Maintenant que j'ai levé le voile sur l'hypocrisie gauloise,
tournons-nous vers quelques-unes des vraies questions dont dépend
l'ouverture des négociations.
Le lieu des négociations.
L'insistance des FARC sur un lieu spécifique n'est pas un choix
de feuillage et de faune, mais une garantie de leur sécurité
face aux nombreux accords que le régime d'Uribe a rompus.

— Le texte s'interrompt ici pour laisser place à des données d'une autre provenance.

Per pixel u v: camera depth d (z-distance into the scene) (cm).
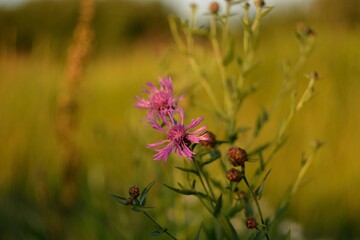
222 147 190
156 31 1379
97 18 1316
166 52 209
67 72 272
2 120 360
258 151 146
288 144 329
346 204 295
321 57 426
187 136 114
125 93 484
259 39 167
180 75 204
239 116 385
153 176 230
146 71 520
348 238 281
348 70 395
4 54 410
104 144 298
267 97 400
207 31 174
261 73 431
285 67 175
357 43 439
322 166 315
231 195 125
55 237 261
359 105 350
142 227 235
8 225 279
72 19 1159
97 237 250
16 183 327
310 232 282
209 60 206
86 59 273
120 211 246
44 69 396
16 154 344
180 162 209
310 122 340
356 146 323
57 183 310
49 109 364
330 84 381
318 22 554
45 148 346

Monsieur Sarkozy, votre insistance, oui, votre exigence, pour une
"preuve photographique" montrant qu'Ingrid Betancourt
est en vie a conduit au tout dernier exemple qu'Uribe n'est pas
digne de la moindre confiance : Les émissaires qui transportaient
ces "preuves" vers vous, par l'intermédiaire du
Venezuela, ont été arrêtés et emprisonnés, violant ainsi
ouvertement l'entente implicite de sauf-conduit entre vous-même,
le Président Uribe et le Président Chavez.

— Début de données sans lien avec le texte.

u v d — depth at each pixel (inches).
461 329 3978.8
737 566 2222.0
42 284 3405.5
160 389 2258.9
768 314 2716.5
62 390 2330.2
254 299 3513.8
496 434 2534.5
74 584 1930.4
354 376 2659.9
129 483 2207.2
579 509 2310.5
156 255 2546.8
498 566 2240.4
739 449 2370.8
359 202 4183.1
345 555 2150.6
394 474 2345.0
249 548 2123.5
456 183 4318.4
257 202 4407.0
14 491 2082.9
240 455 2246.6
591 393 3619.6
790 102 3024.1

Entre 1984 et 1990, les FARC ont réussi à se mettre d'accord
avec les Présidents Betancourt et Gaviria pour donner une chance
au processus électoral. Un grand nombre d'anciens membres des
FARC ont formé l'"Union Patriotique" (UP) avec d'autres
personnalités progressistes et des groupes de gauche. Au cours de
5 années, plus de 5.500 membres de l'UP ont été assassinés,
dont deux candidats à la présidence, détruisant ces méthodes
électorales si chères à votre cœur. Monsieur le Président
Sarkozy, je porte ces événements à votre attention, au cas où
vos conseillers auraient omis de vous informer sur les dangers et
les écueils auxquels est confrontée toute négociation des FARC
avec le gouvernement colombien. Qui plus est, l'insistance des
FARC pour un lieu de négociation est destinée à protéger ses
dirigeants et ses négociateurs de toute manœuvre soudaine d'Uribe
pour rompre les négociations et capturer ou tuer les dirigeants
des FARC.
Vous devriez avoir conscience qu'Uribe a joint à son appel pour
une zone démilitarisée réduite une récompense de 100 millions
des dollars pour les membres des FARC qui assassineraient leurs
dirigeants ou qui les livreraient à l'armée colombienne.

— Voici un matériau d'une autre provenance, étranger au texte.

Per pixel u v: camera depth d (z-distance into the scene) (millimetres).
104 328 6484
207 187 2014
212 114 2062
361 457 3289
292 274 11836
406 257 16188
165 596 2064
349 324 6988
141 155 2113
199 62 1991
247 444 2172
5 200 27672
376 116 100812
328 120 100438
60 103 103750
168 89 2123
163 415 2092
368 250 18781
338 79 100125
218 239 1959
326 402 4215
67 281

L'imposition unilatérale de conditions par Uribe
Monsieur le Président Sarkozy, comme vous le savez parfaitement,
pour entrer dans toute négociation, un camp ne peux pas imposer
unilatéralement et arbitrairement des conditions qui nuisent au
camp opposé, comme Uribe l'a fait. Le Président
"paramilitaire" a non seulement décidé de la
localisation, mais aussi de la longueur et de la largeur de la
zone démilitarisée, du temps limité imparti pour un règlement,
de l'attitude ultérieure des combattants de la résistance libérés
et d'une visite de la Croix-Rouge à la prison clandestine des
FARC, tout en insistant sur la caractérisation diffamatoire de
ses partenaires de négociation.
La taille réduite de la région démilitarisée (de même que son
choix sur le temps imparti) soulève une suspicion profonde sur
les motivations du gouvernement [colombien]. Une zone démilitarisée
plus petite rend plus facile pour le régime d'Uribe d'envahir et
de capturer les négociateurs des FARC. Une zone démilitarisée
plus grande n'affecte pas les questions d'importance qui doivent
être négociées ; elle faciliterait les négociations en
accroissant la sécurité des négociateurs.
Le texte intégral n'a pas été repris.